-- Opening Marker --

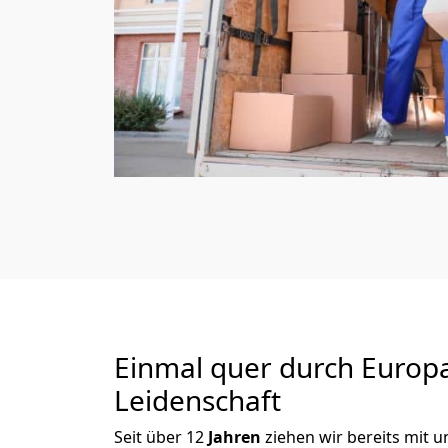
Einmal quer durch Europ
Leidenschaft
Seit über
12
Jahren
ziehen wir bereits mit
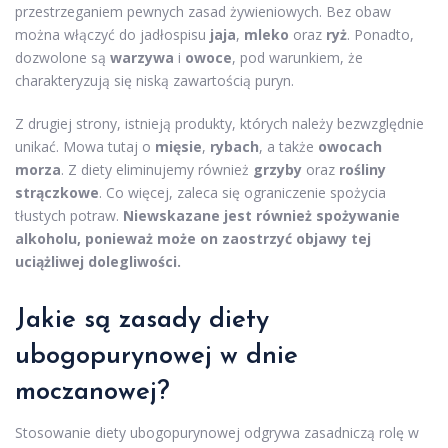
przestrzeganiem pewnych zasad żywieniowych. Bez obaw
można włączyć do jadłospisu
jaja
,
mleko
oraz
ryż
. Ponadto,
dozwolone są
warzywa
i
owoce
, pod warunkiem, że
charakteryzują się niską zawartością puryn.
Z drugiej strony, istnieją produkty, których należy bezwzględnie
unikać. Mowa tutaj o
mięsie
,
rybach
, a także
owocach
morza
. Z diety eliminujemy również
grzyby
oraz
rośliny
strączkowe
. Co więcej, zaleca się ograniczenie spożycia
tłustych potraw.
Niewskazane jest również spożywanie
alkoholu, ponieważ może on zaostrzyć objawy tej
uciążliwej dolegliwości.
Jakie są zasady diety
ubogopurynowej w dnie
moczanowej?
Stosowanie diety ubogopurynowej odgrywa zasadniczą rolę w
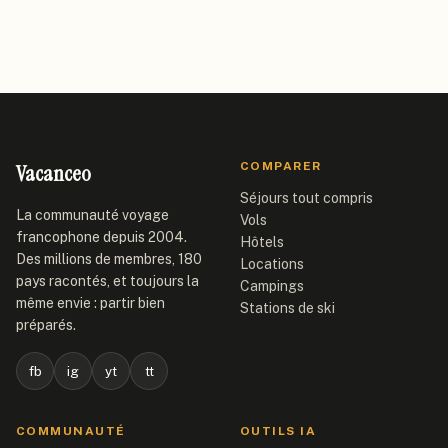
Vacanceo
COMPARER
Séjours tout compris
La communauté voyage
Vols
francophone depuis 2004.
Hôtels
Des millions de membres, 180
Locations
pays racontés, et toujours la
Campings
même envie : partir bien
Stations de ski
préparés.
fb
ig
yt
tt
COMMUNAUTÉ
OUTILS IA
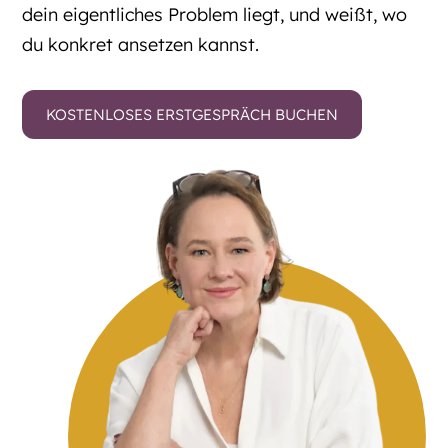
dein eigentliches Problem liegt, und weißt, wo
du konkret ansetzen kannst.
KOSTENLOSES ERSTGESPRÄCH BUCHEN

-- Closing Marker --

#### What to do
Copy only this, please: the line with "się ograniczenie spożycia" and every line after it through the end of the data, with no pictures.

#### Output
. Co więcej, zaleca się ograniczenie spożycia
tłustych potraw.
Niewskazane jest również spożywanie
alkoholu, ponieważ może on zaostrzyć objawy tej
uciążliwej dolegliwości.
Jakie są zasady diety
ubogopurynowej w dnie
moczanowej?
Stosowanie diety ubogopurynowej odgrywa zasadniczą rolę w
Vacanceo
COMPARER
Séjours tout compris
La communauté voyage
Vols
francophone depuis 2004.
Hôtels
Des millions de membres, 180
Locations
pays racontés, et toujours la
Campings
même envie : partir bien
Stations de ski
préparés.
fb
ig
yt
tt
COMMUNAUTÉ
OUTILS IA
dein eigentliches Problem liegt, und weißt, wo
du konkret ansetzen kannst.
KOSTENLOSES ERSTGESPRÄCH BUCHEN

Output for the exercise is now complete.